[Dataset records]
====
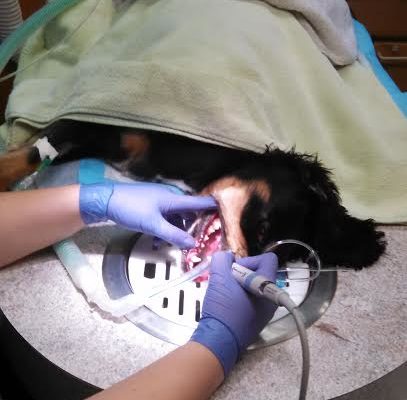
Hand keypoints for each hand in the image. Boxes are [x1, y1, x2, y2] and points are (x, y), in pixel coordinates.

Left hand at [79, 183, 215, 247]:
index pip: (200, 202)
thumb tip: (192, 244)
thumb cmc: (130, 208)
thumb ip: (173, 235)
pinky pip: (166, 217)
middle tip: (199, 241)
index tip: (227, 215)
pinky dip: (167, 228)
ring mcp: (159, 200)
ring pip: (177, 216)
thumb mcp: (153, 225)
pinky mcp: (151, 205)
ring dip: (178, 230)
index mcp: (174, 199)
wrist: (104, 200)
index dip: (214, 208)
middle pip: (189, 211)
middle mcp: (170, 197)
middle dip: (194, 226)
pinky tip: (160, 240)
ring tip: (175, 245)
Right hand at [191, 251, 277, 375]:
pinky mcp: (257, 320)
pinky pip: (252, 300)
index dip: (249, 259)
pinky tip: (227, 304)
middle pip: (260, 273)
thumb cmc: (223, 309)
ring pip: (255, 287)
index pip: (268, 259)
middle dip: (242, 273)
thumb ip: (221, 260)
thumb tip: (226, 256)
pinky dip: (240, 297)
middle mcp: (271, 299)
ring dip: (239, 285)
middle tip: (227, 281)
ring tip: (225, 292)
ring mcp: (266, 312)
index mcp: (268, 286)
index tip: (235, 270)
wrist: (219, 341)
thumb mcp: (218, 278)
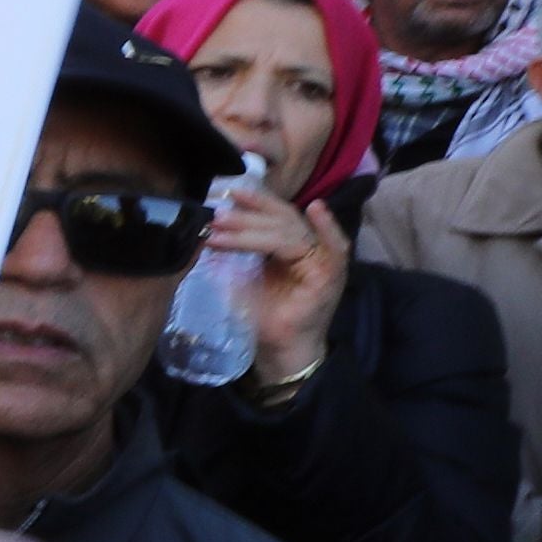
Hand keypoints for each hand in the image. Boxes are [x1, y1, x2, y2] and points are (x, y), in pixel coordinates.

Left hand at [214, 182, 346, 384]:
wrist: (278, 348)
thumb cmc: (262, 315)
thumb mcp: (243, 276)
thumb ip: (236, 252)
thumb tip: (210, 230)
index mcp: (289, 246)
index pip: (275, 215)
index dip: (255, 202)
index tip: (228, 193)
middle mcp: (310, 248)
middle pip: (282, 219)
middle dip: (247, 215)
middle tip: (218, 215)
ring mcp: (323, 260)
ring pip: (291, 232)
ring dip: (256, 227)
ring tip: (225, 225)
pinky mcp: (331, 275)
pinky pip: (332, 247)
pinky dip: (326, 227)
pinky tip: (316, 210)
====
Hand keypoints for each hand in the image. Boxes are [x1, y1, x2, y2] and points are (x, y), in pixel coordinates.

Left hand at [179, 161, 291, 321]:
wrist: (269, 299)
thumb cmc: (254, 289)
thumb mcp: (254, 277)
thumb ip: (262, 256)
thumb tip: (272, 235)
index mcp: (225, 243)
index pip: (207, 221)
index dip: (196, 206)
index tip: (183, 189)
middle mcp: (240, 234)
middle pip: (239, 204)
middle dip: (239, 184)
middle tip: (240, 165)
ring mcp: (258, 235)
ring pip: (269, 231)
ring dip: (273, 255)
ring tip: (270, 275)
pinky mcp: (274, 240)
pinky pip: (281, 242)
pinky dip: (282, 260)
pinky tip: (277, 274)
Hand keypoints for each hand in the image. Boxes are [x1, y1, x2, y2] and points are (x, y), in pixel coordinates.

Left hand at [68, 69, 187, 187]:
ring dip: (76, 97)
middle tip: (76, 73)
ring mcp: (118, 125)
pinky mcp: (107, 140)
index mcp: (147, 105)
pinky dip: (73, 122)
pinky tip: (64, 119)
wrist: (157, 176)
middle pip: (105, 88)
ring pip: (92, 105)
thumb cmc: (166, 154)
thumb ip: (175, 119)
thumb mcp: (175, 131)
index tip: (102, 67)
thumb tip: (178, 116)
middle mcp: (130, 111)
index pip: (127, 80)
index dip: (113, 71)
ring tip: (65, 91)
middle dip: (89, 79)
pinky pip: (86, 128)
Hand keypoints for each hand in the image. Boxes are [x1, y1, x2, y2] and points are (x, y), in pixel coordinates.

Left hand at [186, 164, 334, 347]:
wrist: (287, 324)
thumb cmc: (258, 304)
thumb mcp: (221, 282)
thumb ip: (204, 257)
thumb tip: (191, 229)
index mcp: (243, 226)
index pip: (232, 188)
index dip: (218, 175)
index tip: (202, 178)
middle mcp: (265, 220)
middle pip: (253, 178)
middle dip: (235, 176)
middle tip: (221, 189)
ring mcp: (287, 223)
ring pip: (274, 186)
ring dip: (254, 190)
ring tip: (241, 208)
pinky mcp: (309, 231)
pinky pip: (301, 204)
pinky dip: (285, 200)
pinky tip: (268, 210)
====
_Action item:_
Taking the entries above, write out exactly each line from the one holding "index mcp: (243, 226)" to the one holding "pinky tip: (268, 210)", both included, and stop there.

_Answer below:_
index mcp: (243, 226)
index pip: (232, 188)
index dip: (218, 175)
index tip: (202, 178)
middle mcp: (265, 220)
middle pip: (253, 178)
middle dip: (235, 176)
middle tip: (221, 189)
ring mcp: (287, 223)
ring pip: (274, 186)
ring dip: (254, 190)
ring tip: (241, 208)
pinky mcp: (309, 231)
pinky pip: (301, 204)
pinky dip: (285, 200)
pinky tip: (268, 210)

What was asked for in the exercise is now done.